Una semana entera la bestia originaria pugnó por clavar los dientes. Hoy estoy tranquilo. Mi corazón tiene cuarenta pulsaciones en vez de sesenta. No sé ya lo que es tumulto ni violencia, y me cuesta trabajo pensar que los bellos ojos de una muchacha evoquen otra cosa que una inefable y helada dicha sobre el humo de dos tazas de té.

De mañana no tomo nada, por paternal consejo del doctor. A mediodía tomamos caldo y té, y de noche caldo y té. Mi amor, purificado de este modo, adquiere día a día una transparencia que sólo las personas que vuelven en sí después de una honda hemorragia pueden comprender.

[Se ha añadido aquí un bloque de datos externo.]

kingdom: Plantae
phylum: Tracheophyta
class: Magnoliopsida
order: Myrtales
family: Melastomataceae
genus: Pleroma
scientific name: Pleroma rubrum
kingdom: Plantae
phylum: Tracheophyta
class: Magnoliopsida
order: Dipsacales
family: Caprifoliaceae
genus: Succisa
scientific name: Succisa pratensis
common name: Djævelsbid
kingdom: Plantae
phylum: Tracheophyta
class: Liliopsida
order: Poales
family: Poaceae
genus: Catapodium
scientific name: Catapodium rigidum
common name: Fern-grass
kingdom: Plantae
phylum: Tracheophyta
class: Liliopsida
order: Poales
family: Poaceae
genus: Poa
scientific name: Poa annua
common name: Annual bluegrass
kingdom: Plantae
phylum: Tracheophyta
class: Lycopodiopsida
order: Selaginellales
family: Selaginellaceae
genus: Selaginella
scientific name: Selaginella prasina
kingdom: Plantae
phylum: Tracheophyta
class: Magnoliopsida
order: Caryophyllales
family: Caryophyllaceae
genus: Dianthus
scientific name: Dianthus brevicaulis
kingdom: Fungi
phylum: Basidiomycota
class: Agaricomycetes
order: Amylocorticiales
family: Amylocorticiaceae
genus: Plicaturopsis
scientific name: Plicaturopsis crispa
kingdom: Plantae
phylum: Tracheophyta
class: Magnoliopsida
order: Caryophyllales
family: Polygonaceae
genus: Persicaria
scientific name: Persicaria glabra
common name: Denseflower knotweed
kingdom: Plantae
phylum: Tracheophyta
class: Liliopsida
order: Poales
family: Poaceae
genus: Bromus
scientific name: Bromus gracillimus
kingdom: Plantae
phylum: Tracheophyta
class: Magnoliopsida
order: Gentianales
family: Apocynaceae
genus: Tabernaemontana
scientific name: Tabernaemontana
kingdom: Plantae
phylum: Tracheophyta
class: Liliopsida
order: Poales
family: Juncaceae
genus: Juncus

Nuevos días han pasado. Las filosofías tienen cosas regulares y a veces algunas cosas malas. Pero la del doctor Swindenborg –con su sobretodo peludo y el pañuelo al cuello– está impregnada de la más alta idealidad. De todo cuanto he sido en la calle, no queda rastro alguno. Lo único que vive en mí, fuera de mi inmensa debilidad, es mi amor. Y no puedo menos de admirar la elevación de alma del doctor, cuando sigue con ojos de orgullo mi vacilante paso para acercarme a su hija.

Alguna vez, al principio, traté de tomar la mano de mi Nora, y ella lo consintió por no disgustarme. El doctor lo vio y me miró con paternal ternura. Pero esa noche, en vez de hacerlo a las ocho, cenamos a las once. Tomamos solamente una taza de té.

No sé, sin embargo, qué primavera mortuoria había aspirado yo esa tarde en la calle. Después de cenar quise repetir la aventura, y sólo tuve fuerzas para levantar la mano y dejarla caer inerte sobre la mesa, sonriendo de debilidad como una criatura.

El doctor había dominado la última sacudida de la fiera.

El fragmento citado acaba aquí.